Tory MPs and ministers have compiled a booklet bigging up their working-class backgrounds.
The "Party of Opportunity" campaign is aimed at "showing the broad appeal of Conservative values to all working people in Britain".
The drive was launched amid fears from Tory backbenchers that the leadership of Eton-educated David Cameron and his privileged colleagues is putting many Brits off voting for the party.
The first edition of the booklet was launched last April, when just 14 Tory MPs took part. But now 15 more have been found to talk about their working-class backgrounds – taking the total to 29, BuzzFeed News can reveal.
Veteran Tory MP Sir David Amess, who compiled the booklet, faced a storm of protest last year from colleagues who were not included in the first edition. But the new total still makes up just under a tenth of all 303 Tory MPs. Sources close to Amess insisted more were keen to get involved and that there could be a third edition.
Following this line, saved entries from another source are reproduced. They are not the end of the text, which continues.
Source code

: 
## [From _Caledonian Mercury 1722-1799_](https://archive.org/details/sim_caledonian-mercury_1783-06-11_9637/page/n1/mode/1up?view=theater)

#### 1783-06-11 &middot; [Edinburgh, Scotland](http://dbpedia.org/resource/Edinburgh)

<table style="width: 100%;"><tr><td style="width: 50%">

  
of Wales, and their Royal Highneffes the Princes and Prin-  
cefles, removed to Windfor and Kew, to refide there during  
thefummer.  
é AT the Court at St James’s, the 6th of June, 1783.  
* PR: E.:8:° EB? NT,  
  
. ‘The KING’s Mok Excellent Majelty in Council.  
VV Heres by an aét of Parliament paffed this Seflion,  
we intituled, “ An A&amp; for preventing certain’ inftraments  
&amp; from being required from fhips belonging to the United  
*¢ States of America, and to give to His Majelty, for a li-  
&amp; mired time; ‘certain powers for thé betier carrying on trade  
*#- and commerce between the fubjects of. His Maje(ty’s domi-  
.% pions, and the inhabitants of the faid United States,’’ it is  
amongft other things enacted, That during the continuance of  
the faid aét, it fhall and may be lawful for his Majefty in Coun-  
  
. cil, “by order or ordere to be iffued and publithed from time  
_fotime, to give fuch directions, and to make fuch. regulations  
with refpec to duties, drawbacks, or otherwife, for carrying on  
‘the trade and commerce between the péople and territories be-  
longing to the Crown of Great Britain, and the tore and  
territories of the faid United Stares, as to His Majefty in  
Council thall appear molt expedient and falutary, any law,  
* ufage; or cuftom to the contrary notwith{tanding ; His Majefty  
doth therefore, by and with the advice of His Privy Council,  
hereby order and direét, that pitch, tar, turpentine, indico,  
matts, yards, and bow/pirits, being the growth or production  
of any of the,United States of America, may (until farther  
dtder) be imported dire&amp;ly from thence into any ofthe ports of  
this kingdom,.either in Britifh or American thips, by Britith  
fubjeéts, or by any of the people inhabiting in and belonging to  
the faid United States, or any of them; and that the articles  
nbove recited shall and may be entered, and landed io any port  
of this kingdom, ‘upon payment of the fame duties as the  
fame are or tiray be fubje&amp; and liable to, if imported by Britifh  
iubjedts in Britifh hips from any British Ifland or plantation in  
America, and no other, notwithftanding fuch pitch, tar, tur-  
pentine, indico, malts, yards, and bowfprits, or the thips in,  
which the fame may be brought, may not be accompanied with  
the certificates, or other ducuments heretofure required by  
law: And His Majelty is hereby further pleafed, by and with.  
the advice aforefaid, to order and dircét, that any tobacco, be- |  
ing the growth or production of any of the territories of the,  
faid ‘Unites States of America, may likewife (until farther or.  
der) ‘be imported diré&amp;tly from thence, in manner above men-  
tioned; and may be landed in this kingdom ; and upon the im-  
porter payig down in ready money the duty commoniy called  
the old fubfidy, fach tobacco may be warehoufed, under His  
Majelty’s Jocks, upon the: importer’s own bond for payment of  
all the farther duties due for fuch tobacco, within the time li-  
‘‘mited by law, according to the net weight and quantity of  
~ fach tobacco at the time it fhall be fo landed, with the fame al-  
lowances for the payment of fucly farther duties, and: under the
Welsh secretary Stephen Crabb, culture secretary Sajid Javid, and transport secretary Patrick McLoughlin have all taken part.
Crabb wrote about how he worked in a corner shop as a 13-year-old "after school and on Saturday mornings". He said: "I would go running into town on Saturdays to try to catch the building society before it closed at lunchtime so I could bank my weekly earnings."
Javid told how he and his four brothers lived with their parents in a two-bedroom flat above his dad's shop in Rochdale. McLoughlin, a former miner at Littleton Colliery in the West Midlands, insisted his fellow workers were "far more right-wing than I was". He said: "They just voted for Labour because they always had done. "
Ex-cabinet minister John Redwood told how he lived in a rented council house as a boy "with a coal fire, no central heating, no fridge and no TV" before his parents were able to buy their own home.
And Gordon Henderson, MP for Sittingbourne and Sheppey in Kent, said he was a "working-class boy and proud of it". He wrote: "My family was not well off. As a child I was able to have bread and butter, or bread and jam, but not both. It was a hard life, but we were happy."
Former minister Damian Green insisted it was not about "class politics". He said that although both his parents left school at 14, "it would be absurd for me to say that I was anything other than middle-class".
But he warned it was much harder today for a child growing up in a terraced house in south Wales to go to Oxford University and enjoy a "series of professional careers", as he had. He said the government needed to make sure the "routes of opportunity" were always open.